#### [What the task requires]
Set down every entry again, exactly as it appears.

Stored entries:
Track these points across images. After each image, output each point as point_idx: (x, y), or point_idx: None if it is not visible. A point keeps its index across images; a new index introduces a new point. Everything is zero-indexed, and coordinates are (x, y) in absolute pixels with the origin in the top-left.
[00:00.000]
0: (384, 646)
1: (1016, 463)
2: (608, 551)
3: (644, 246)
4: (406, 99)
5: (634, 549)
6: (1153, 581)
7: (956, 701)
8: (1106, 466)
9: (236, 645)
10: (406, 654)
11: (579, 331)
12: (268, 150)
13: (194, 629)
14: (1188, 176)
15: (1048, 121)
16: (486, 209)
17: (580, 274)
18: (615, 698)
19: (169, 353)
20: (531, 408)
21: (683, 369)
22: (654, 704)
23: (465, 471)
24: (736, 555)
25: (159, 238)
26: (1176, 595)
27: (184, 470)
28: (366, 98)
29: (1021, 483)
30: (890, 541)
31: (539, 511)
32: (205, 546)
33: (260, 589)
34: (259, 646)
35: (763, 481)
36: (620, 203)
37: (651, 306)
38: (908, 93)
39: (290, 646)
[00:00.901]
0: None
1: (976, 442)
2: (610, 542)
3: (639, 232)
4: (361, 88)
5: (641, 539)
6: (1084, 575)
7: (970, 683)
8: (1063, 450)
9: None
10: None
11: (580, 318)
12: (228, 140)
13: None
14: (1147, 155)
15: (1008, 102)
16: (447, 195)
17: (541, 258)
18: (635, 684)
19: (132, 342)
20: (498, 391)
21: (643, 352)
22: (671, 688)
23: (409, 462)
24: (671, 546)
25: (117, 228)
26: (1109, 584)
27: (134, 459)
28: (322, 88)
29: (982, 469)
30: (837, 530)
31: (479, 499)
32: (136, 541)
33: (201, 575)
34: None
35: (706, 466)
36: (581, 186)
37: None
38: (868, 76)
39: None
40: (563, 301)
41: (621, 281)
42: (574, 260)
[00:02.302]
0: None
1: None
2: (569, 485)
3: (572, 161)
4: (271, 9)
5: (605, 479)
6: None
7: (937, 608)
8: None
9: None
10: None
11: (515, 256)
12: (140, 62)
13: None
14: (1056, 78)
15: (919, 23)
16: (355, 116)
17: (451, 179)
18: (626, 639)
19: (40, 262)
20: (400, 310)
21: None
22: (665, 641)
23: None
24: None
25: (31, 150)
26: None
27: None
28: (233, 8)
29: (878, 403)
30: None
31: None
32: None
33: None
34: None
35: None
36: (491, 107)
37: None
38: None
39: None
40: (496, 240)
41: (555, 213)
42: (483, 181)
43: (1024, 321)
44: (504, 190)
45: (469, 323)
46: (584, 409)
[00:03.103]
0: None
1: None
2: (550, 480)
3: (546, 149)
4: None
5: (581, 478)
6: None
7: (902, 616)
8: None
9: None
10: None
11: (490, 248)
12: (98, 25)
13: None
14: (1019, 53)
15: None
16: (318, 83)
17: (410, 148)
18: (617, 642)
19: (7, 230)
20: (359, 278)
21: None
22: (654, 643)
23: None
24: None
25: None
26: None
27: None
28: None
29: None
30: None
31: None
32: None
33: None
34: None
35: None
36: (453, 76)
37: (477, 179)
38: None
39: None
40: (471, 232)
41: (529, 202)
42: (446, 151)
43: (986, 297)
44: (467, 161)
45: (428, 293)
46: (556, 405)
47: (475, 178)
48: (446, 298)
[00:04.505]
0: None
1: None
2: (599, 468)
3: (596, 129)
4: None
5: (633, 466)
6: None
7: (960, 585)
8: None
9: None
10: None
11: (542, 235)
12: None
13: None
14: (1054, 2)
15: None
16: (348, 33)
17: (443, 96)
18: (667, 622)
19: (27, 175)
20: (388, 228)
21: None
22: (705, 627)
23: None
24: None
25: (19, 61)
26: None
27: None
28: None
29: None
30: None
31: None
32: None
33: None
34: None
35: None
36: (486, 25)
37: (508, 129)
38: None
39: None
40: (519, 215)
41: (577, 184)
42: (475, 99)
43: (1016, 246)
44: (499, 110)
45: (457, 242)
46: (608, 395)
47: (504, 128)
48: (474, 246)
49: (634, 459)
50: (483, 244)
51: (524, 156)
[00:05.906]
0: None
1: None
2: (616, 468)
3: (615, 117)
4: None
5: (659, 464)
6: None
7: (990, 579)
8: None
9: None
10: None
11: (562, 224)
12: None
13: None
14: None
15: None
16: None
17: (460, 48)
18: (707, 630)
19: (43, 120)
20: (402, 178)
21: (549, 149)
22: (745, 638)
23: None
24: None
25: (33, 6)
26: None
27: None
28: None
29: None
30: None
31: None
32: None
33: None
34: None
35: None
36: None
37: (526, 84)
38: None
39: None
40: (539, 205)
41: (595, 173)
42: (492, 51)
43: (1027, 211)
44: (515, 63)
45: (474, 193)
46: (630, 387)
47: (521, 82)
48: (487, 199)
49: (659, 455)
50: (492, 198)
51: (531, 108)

#### [Exercise solution]
Track these points across images. After each image, output each point as point_idx: (x, y), or point_idx: None if it is not visible. A point keeps its index across images; a new index introduces a new point. Everything is zero-indexed, and coordinates are (x, y) in absolute pixels with the origin in the top-left.
[00:00.000]
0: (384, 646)
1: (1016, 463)
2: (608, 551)
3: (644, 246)
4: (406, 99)
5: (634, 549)
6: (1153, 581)
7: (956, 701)
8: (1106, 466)
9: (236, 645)
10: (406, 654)
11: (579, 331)
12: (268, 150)
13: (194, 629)
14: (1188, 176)
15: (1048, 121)
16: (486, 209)
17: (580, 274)
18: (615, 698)
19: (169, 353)
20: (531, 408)
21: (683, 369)
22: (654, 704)
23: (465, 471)
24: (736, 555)
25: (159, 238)
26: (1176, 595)
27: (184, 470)
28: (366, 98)
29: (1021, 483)
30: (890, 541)
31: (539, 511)
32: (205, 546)
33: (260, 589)
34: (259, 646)
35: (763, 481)
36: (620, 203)
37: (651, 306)
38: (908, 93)
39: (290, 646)
[00:00.901]
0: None
1: (976, 442)
2: (610, 542)
3: (639, 232)
4: (361, 88)
5: (641, 539)
6: (1084, 575)
7: (970, 683)
8: (1063, 450)
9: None
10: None
11: (580, 318)
12: (228, 140)
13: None
14: (1147, 155)
15: (1008, 102)
16: (447, 195)
17: (541, 258)
18: (635, 684)
19: (132, 342)
20: (498, 391)
21: (643, 352)
22: (671, 688)
23: (409, 462)
24: (671, 546)
25: (117, 228)
26: (1109, 584)
27: (134, 459)
28: (322, 88)
29: (982, 469)
30: (837, 530)
31: (479, 499)
32: (136, 541)
33: (201, 575)
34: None
35: (706, 466)
36: (581, 186)
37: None
38: (868, 76)
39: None
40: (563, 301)
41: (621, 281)
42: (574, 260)
[00:02.302]
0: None
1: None
2: (569, 485)
3: (572, 161)
4: (271, 9)
5: (605, 479)
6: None
7: (937, 608)
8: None
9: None
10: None
11: (515, 256)
12: (140, 62)
13: None
14: (1056, 78)
15: (919, 23)
16: (355, 116)
17: (451, 179)
18: (626, 639)
19: (40, 262)
20: (400, 310)
21: None
22: (665, 641)
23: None
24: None
25: (31, 150)
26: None
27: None
28: (233, 8)
29: (878, 403)
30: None
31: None
32: None
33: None
34: None
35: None
36: (491, 107)
37: None
38: None
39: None
40: (496, 240)
41: (555, 213)
42: (483, 181)
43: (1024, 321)
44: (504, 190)
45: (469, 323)
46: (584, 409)
[00:03.103]
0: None
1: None
2: (550, 480)
3: (546, 149)
4: None
5: (581, 478)
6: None
7: (902, 616)
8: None
9: None
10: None
11: (490, 248)
12: (98, 25)
13: None
14: (1019, 53)
15: None
16: (318, 83)
17: (410, 148)
18: (617, 642)
19: (7, 230)
20: (359, 278)
21: None
22: (654, 643)
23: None
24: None
25: None
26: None
27: None
28: None
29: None
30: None
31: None
32: None
33: None
34: None
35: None
36: (453, 76)
37: (477, 179)
38: None
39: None
40: (471, 232)
41: (529, 202)
42: (446, 151)
43: (986, 297)
44: (467, 161)
45: (428, 293)
46: (556, 405)
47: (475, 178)
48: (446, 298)
[00:04.505]
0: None
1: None
2: (599, 468)
3: (596, 129)
4: None
5: (633, 466)
6: None
7: (960, 585)
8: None
9: None
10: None
11: (542, 235)
12: None
13: None
14: (1054, 2)
15: None
16: (348, 33)
17: (443, 96)
18: (667, 622)
19: (27, 175)
20: (388, 228)
21: None
22: (705, 627)
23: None
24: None
25: (19, 61)
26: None
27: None
28: None
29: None
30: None
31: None
32: None
33: None
34: None
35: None
36: (486, 25)
37: (508, 129)
38: None
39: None
40: (519, 215)
41: (577, 184)
42: (475, 99)
43: (1016, 246)
44: (499, 110)
45: (457, 242)
46: (608, 395)
47: (504, 128)
48: (474, 246)
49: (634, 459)
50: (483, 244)
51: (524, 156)
[00:05.906]
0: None
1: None
2: (616, 468)
3: (615, 117)
4: None
5: (659, 464)
6: None
7: (990, 579)
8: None
9: None
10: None
11: (562, 224)
12: None
13: None
14: None
15: None
16: None
17: (460, 48)
18: (707, 630)
19: (43, 120)
20: (402, 178)
21: (549, 149)
22: (745, 638)
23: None
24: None
25: (33, 6)
26: None
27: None
28: None
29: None
30: None
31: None
32: None
33: None
34: None
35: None
36: None
37: (526, 84)
38: None
39: None
40: (539, 205)
41: (595, 173)
42: (492, 51)
43: (1027, 211)
44: (515, 63)
45: (474, 193)
46: (630, 387)
47: (521, 82)
48: (487, 199)
49: (659, 455)
50: (492, 198)
51: (531, 108)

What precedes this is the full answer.